---------- EXTRACTED TEXT

Typically, the strategy pattern stores a reference to some code in a data structure and retrieves it. This can be achieved by the native function pointer, the first-class function, classes or class instances in object-oriented programming languages or accessing the language implementation's internal storage of code via reflection.

Iterator

An iterator is an object that enables traversa of a container, mostly lists. Iterators are often provided via a container's interface. Though the interface and is fixed, iterators are often implemented in terms of the structures underlying a container implementation and are often tightly coupled to the container to enable the operational semantics of the iterator.

Internal iterators are higher order functions (often taking anonymous functions, but not necessarily) such as map(), reduce() etc., implementing the traversal across a container, applying the given function to every element in turn. An example might be Python's map function:

digits = [0, 1, 2, 3, 4, 5, 6, 7, 8, 9]

squared_digits = map(lambda x: x**2, digits) # Iterating over this iterator would result in 0, 1, 4, 9, 16, ..., 81.

--------------------

-- WORK TO DO --
(a) From the passage on strategies and iterators, return everything from "Internal iterators are" down to "9, 16, ..., 81.".
(b) According to the passage on strategies and iterators, how are iterators often provided?
The data after this passage on strategies and iterators has no connection to it.

---------- GIVEN DATA

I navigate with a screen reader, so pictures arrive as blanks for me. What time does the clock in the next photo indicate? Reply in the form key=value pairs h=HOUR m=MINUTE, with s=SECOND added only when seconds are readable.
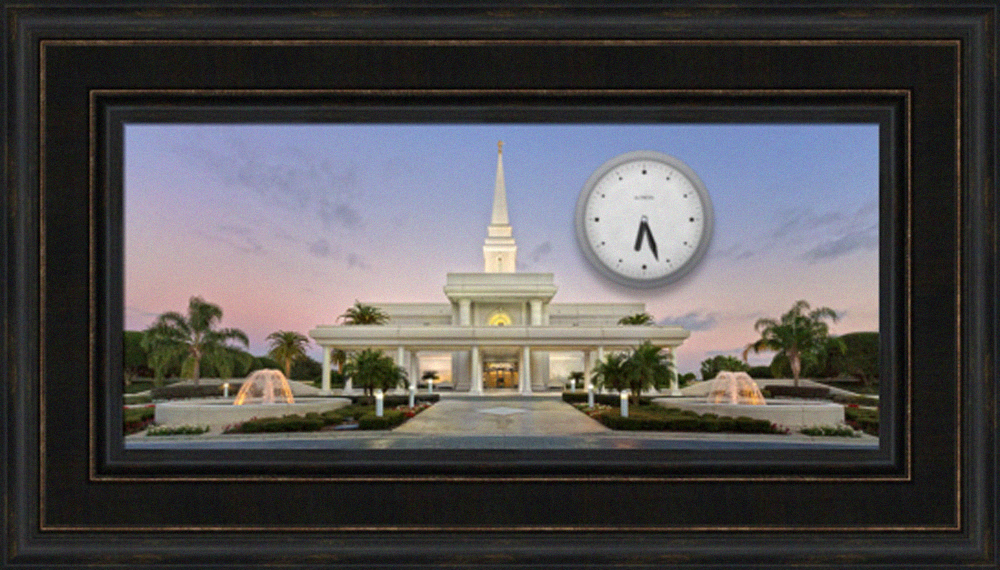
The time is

--------------------

-- PER-TASK OUTPUTS --
(a)
Internal iterators are higher order functions (often taking anonymous functions, but not necessarily) such as map(), reduce() etc., implementing the traversal across a container, applying the given function to every element in turn. An example might be Python's map function:

digits = [0, 1, 2, 3, 4, 5, 6, 7, 8, 9]

squared_digits = map(lambda x: x**2, digits) # Iterating over this iterator would result in 0, 1, 4, 9, 16, ..., 81.

(b) Via a container's interface.